What makes me angry is not that it's a lie. What makes me angry is they know it.
Fueling the lie are surveys showing upwards of 30% of "Hillary supporters" insist they won't vote for Obama. Fact is most of these people were never Hillary supporters to begin with.
As the press reported at the time, Republicans made a concerted effort to keep the Democratic race going by supporting Clinton. In states like Mississippi the bulk of her vote came from committed Republicans just trying to muddy the waters.
So of course if you poll these people a lot of them will say they support the Republicans. They're Republicans. Duh!
Any Clinton supporter who goes to McCain at this point never really supported Clinton in the first place. They have no clue where she stands, no clue what she believes in, they're trolls or drama queens. I'm sure she will make this clear when she speaks tonight, and the press will have to find something else to obsess over tomorrow.

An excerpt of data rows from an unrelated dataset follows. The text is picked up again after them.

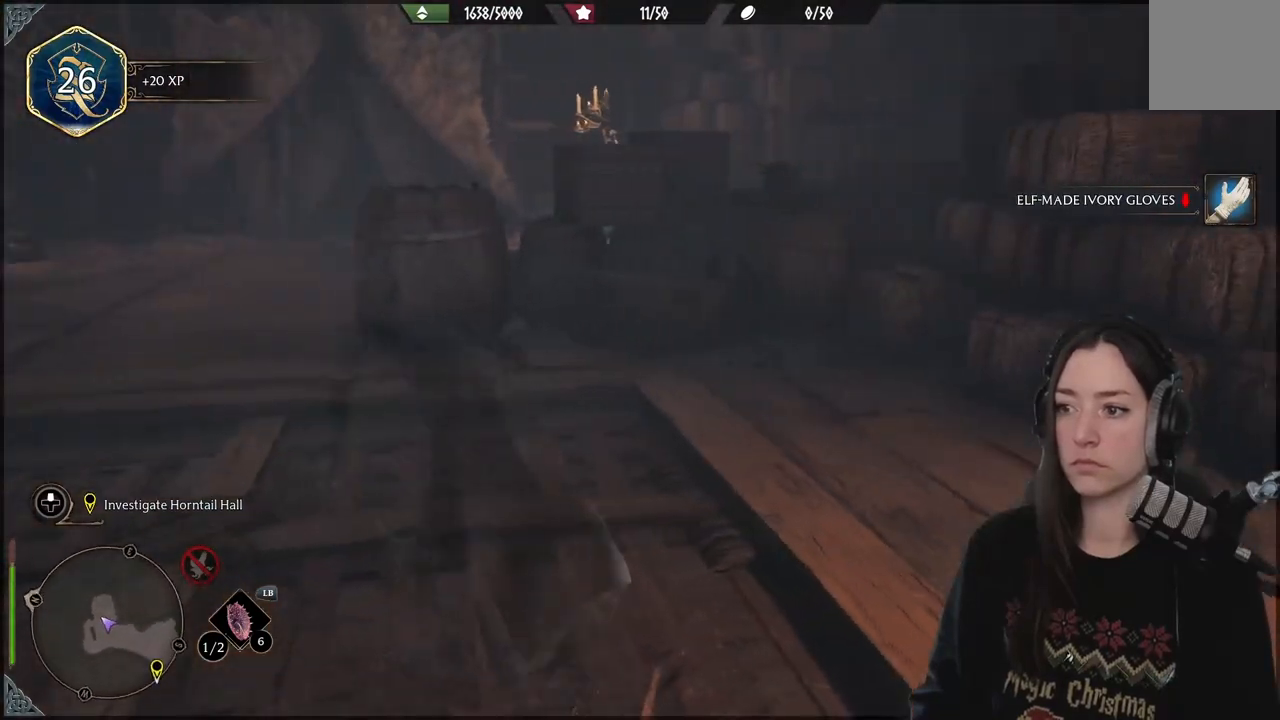
{"buttons": [], "left_stick": "up-left", "right_stick": "right", "events": [[200, "right_stick", "right"]]}
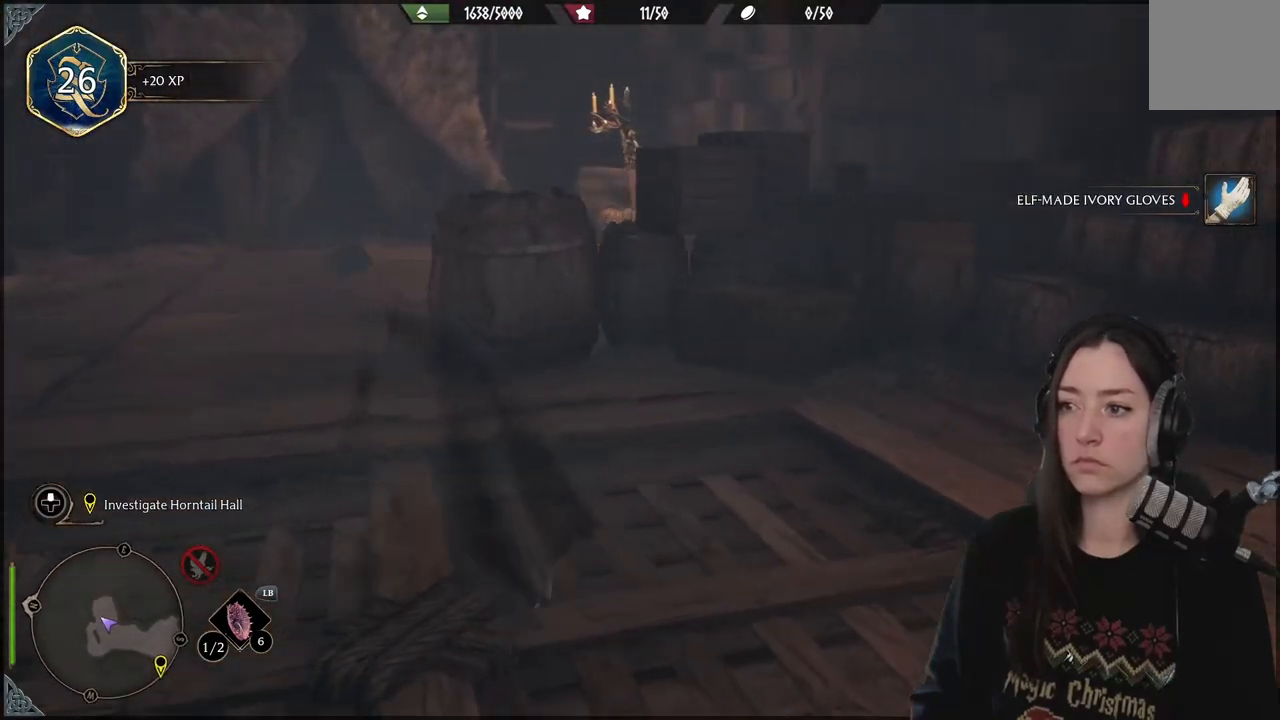
{"buttons": [], "left_stick": "up-left", "right_stick": "right", "events": []}
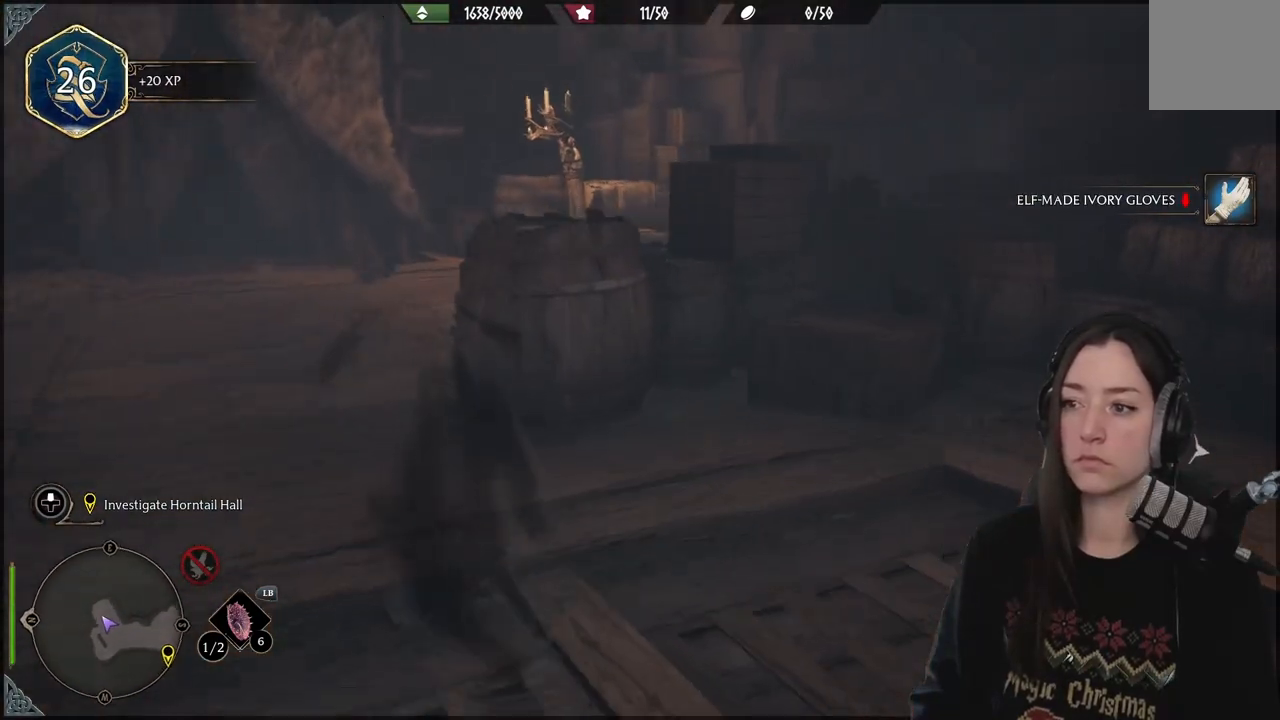
{"buttons": [], "left_stick": "up-left", "right_stick": "right", "events": []}
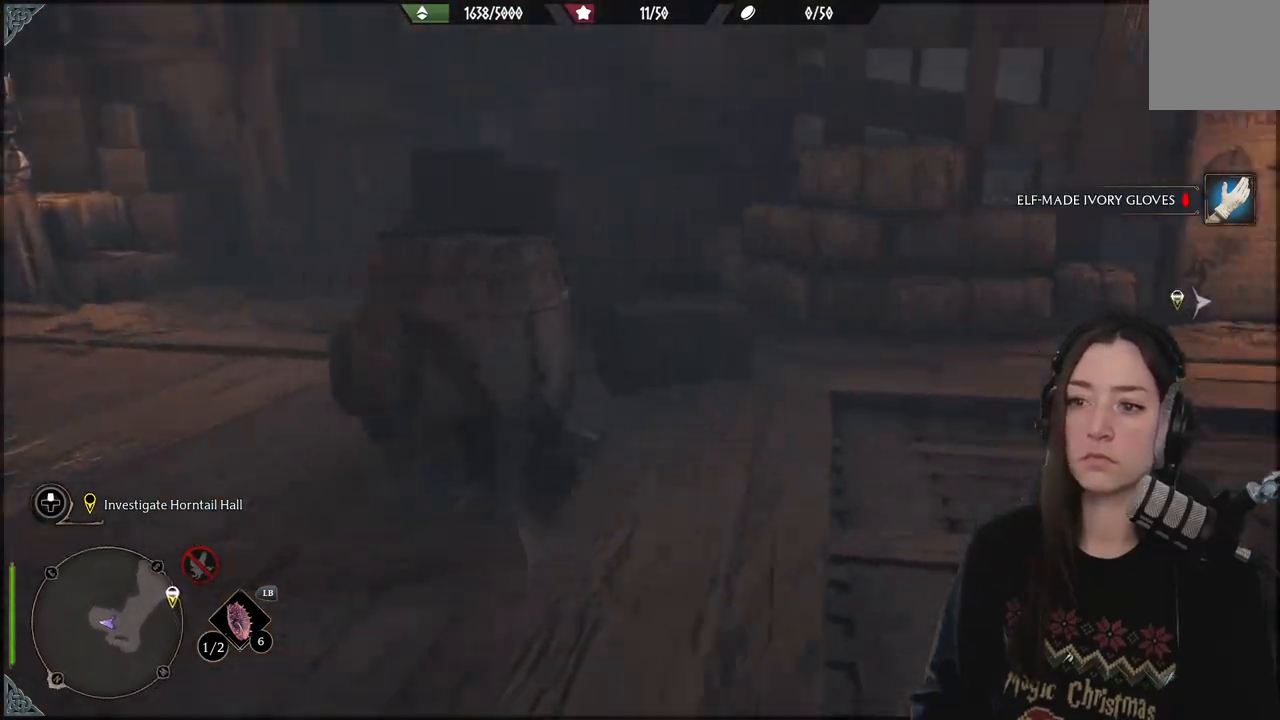
{"buttons": [], "left_stick": "down-right", "right_stick": "right", "events": [[300, "left_stick", "down-left"], [417, "left_stick", "down-right"]]}
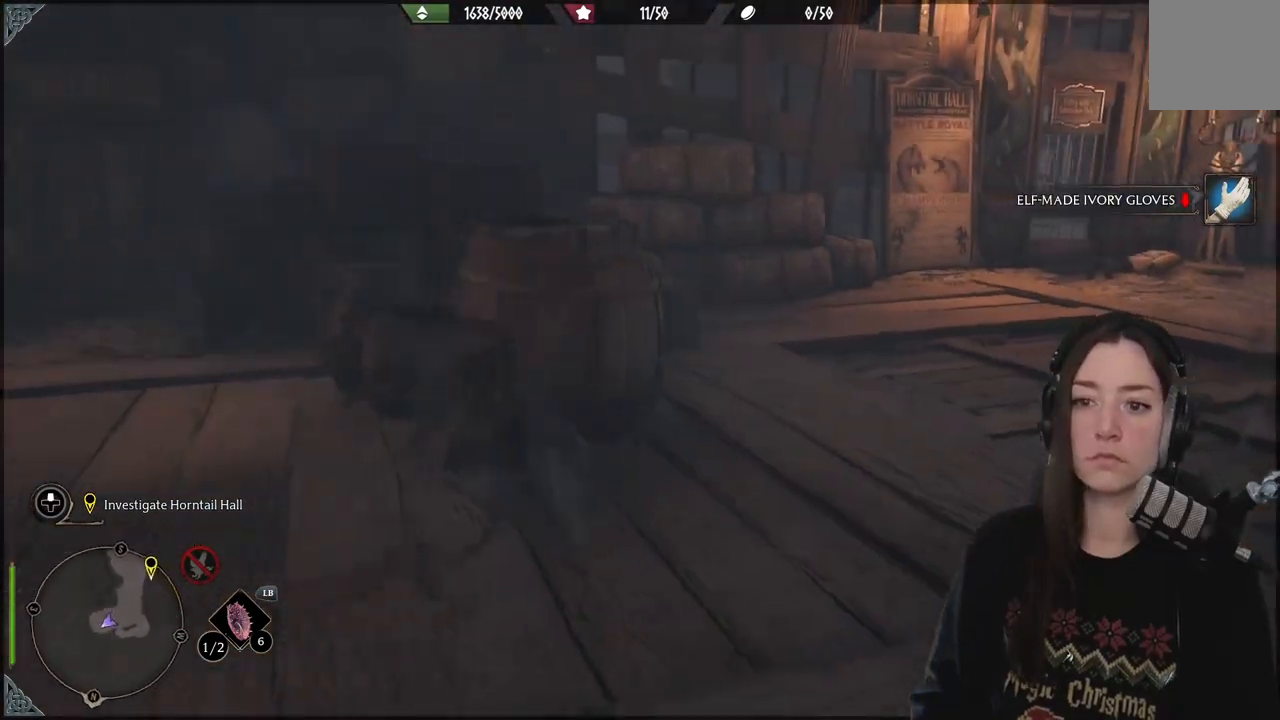
{"buttons": [], "left_stick": "up-right", "right_stick": "center", "events": [[250, "left_stick", "right"], [417, "left_stick", "up-right"], [450, "right_stick", "center"]]}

This is just the way the "old media" works. You have to have a story, you have to have a conflict, or else you think you're wasting your time.
No, you don't.
Conventions have not been about conflict for a generation. They are
about party-building, they are about networking among party regulars.
One of the biggest stories coming out of this convention is how so many liberal bloggers are being welcomed to the confines of Democratic power as players this time, not some fringe element, as was the case in 2004. That's a big story. No one is covering it. In fact, even the bloggers aren't covering it. They're just taking the attention as their due, usually without thought.
A political convention is also, as Chuck Todd recently said on MSNBC, a bubble as much a bubble as Washington DC itself is. Information from the real world has no way to get in, and nothing exists outside the bubble, for all those inside.
This is, in fact, a business convention, much like a CES or a HIMSS show. It's a show about the business of politics. The only difference is that the keynotes are at night rather than in the morning.
The press covers both convention and compares them using polls. That's the external value of conventions. That's the only value.
The people within each show are there to meet-and-greet, to exchange business cards, to place faces to names, to plan strategy for their big sales push which begins as soon as they leave. For many of these people, on both sides, the conventions represents the start of a two-month push during which they will be totally absorbed in the coming drama of November, and totally divorced from their real lives of home and office.
That's what political conventions really are. They're not dramas, they're not mini-series, they're business meetings. It would be nice if, just once, someone covered them for what they are, and didn't feel the need to create lies in order to have something to talk about.